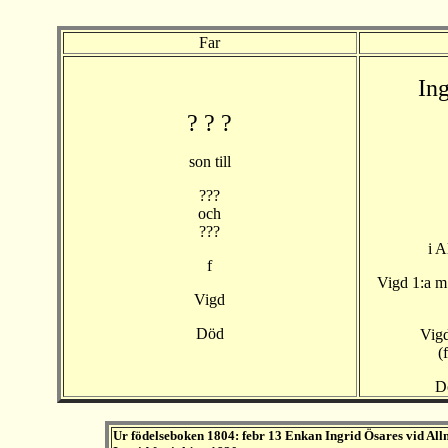
Far
Ing
? ? ?
son till
???
och
???
i A
f
Vigd 1:a m
Vigd
Död
Vigd
(
D
Ur födelseboken 1804: febr 13 Enkan Ingrid Ösares vid Allm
══════
Brief | Write every line above out again exactly; pictures do not belong in the copy.

Answer for this exercise |
Far
Ing
? ? ?
son till
???
och
???
i A
f
Vigd 1:a m
Vigd
Död
Vigd
(
D
Ur födelseboken 1804: febr 13 Enkan Ingrid Ösares vid Allm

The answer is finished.